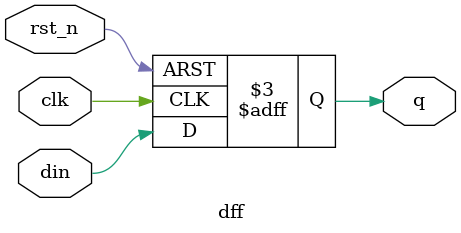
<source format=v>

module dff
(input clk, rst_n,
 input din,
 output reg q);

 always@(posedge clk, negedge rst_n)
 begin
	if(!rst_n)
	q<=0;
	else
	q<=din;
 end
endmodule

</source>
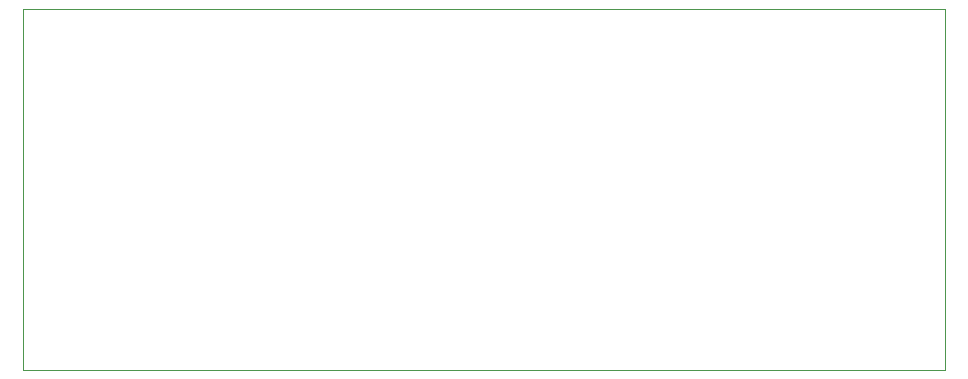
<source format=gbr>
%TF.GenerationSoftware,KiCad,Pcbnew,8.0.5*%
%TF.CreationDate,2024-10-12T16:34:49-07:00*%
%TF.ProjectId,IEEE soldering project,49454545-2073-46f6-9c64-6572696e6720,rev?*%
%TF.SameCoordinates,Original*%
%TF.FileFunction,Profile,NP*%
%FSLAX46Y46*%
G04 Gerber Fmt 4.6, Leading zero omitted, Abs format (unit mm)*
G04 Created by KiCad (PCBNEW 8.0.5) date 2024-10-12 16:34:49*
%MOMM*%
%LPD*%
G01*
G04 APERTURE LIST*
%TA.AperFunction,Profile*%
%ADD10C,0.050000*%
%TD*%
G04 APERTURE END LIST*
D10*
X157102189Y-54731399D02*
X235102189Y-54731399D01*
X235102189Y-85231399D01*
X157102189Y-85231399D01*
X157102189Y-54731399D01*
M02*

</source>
□ □ □ □ □ □ □
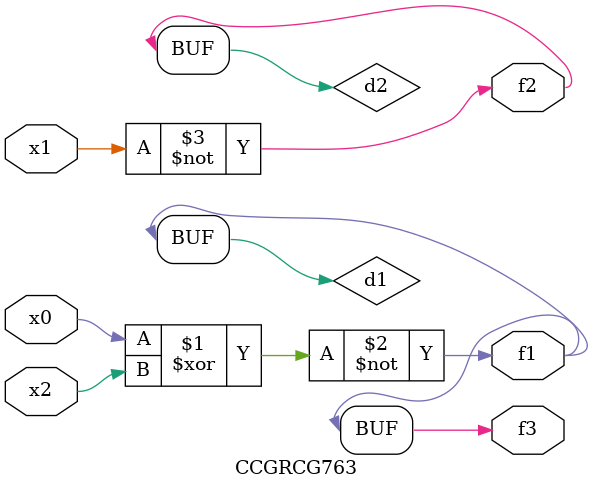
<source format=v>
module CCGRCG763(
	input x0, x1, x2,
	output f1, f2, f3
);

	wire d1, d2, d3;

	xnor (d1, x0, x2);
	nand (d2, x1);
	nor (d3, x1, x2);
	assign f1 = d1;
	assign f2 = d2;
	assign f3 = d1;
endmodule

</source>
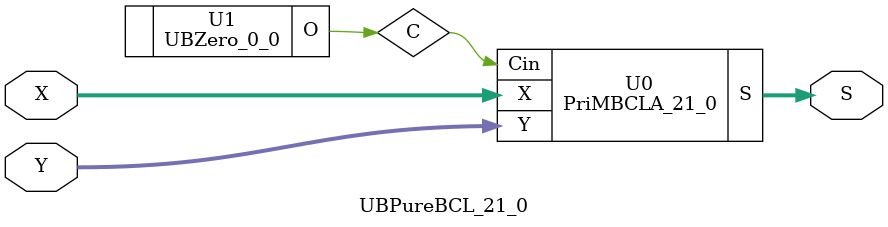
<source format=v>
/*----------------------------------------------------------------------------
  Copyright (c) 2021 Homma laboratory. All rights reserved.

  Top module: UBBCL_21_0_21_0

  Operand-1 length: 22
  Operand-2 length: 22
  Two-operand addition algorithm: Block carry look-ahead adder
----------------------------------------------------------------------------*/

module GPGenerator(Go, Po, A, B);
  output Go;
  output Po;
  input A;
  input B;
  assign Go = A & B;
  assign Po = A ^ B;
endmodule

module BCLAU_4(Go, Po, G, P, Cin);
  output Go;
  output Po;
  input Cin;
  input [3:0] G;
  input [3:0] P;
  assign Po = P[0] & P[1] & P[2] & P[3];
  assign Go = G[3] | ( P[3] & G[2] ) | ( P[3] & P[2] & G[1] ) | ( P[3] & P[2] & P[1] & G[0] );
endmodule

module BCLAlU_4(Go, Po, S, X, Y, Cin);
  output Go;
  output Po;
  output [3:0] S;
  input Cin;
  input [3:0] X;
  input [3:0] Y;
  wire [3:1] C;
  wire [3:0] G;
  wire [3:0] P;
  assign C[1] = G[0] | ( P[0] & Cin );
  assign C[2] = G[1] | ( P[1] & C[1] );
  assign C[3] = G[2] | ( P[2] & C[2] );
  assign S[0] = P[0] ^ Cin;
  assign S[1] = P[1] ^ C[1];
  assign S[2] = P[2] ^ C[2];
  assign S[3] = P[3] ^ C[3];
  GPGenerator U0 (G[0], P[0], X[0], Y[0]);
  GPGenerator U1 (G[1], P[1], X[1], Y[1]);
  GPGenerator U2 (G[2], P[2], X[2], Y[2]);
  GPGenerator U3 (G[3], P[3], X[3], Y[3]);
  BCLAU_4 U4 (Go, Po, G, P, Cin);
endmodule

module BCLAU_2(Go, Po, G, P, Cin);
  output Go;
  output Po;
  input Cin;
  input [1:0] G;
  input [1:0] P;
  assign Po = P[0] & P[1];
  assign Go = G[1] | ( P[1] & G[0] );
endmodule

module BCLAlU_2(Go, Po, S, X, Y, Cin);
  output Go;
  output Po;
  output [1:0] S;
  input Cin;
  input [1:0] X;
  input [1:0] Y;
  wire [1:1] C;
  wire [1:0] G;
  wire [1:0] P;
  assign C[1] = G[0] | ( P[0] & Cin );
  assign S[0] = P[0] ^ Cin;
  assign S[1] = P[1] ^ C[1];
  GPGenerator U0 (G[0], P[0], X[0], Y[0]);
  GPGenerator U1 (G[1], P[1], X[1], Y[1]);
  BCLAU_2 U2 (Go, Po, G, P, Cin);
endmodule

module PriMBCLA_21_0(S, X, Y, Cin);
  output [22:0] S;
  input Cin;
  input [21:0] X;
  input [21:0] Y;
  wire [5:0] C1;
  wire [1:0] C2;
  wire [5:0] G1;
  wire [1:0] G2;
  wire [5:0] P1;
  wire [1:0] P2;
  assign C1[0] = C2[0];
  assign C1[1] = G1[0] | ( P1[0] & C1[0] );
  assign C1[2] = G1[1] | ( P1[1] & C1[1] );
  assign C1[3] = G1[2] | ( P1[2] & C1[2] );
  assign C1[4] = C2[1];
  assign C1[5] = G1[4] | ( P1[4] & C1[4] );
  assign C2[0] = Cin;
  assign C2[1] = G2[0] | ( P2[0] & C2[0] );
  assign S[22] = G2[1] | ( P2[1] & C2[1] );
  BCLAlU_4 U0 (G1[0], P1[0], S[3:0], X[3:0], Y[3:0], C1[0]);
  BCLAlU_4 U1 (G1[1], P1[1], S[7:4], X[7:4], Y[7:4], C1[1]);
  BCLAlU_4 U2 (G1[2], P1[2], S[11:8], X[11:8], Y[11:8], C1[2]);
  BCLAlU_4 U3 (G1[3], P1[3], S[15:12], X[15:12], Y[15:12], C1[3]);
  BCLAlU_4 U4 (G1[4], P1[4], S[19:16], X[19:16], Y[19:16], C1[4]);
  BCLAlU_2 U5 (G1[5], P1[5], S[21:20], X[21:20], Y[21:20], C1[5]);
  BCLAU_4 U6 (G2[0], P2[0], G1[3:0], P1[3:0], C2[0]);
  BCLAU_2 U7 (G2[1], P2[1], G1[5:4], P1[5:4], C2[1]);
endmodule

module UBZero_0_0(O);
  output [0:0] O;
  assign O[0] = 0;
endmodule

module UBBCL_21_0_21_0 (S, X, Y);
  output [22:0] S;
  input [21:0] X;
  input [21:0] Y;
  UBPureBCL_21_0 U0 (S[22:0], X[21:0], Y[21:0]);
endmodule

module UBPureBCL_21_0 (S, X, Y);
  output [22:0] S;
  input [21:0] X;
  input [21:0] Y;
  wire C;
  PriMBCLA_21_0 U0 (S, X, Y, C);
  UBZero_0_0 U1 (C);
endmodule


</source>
□ □ □ □ □ □ □
Problem |
Beginning with the line above that has "wire d1, d2, d3;" and going on through the line that has "input [1:0] P;", retype every line exactly and add nothing else; drop the pictures.

Response box |
	wire d1, d2, d3;

	xnor (d1, x0, x2);
	nand (d2, x1);
	nor (d3, x1, x2);
	assign f1 = d1;
	assign f2 = d2;
	assign f3 = d1;
endmodule

</source>
<source format=v>
/*----------------------------------------------------------------------------
  Copyright (c) 2021 Homma laboratory. All rights reserved.

  Top module: UBBCL_21_0_21_0

  Operand-1 length: 22
  Operand-2 length: 22
  Two-operand addition algorithm: Block carry look-ahead adder
----------------------------------------------------------------------------*/

module GPGenerator(Go, Po, A, B);
  output Go;
  output Po;
  input A;
  input B;
  assign Go = A & B;
  assign Po = A ^ B;
endmodule

module BCLAU_4(Go, Po, G, P, Cin);
  output Go;
  output Po;
  input Cin;
  input [3:0] G;
  input [3:0] P;
  assign Po = P[0] & P[1] & P[2] & P[3];
  assign Go = G[3] | ( P[3] & G[2] ) | ( P[3] & P[2] & G[1] ) | ( P[3] & P[2] & P[1] & G[0] );
endmodule

module BCLAlU_4(Go, Po, S, X, Y, Cin);
  output Go;
  output Po;
  output [3:0] S;
  input Cin;
  input [3:0] X;
  input [3:0] Y;
  wire [3:1] C;
  wire [3:0] G;
  wire [3:0] P;
  assign C[1] = G[0] | ( P[0] & Cin );
  assign C[2] = G[1] | ( P[1] & C[1] );
  assign C[3] = G[2] | ( P[2] & C[2] );
  assign S[0] = P[0] ^ Cin;
  assign S[1] = P[1] ^ C[1];
  assign S[2] = P[2] ^ C[2];
  assign S[3] = P[3] ^ C[3];
  GPGenerator U0 (G[0], P[0], X[0], Y[0]);
  GPGenerator U1 (G[1], P[1], X[1], Y[1]);
  GPGenerator U2 (G[2], P[2], X[2], Y[2]);
  GPGenerator U3 (G[3], P[3], X[3], Y[3]);
  BCLAU_4 U4 (Go, Po, G, P, Cin);
endmodule

module BCLAU_2(Go, Po, G, P, Cin);
  output Go;
  output Po;
  input Cin;
  input [1:0] G;
  input [1:0] P;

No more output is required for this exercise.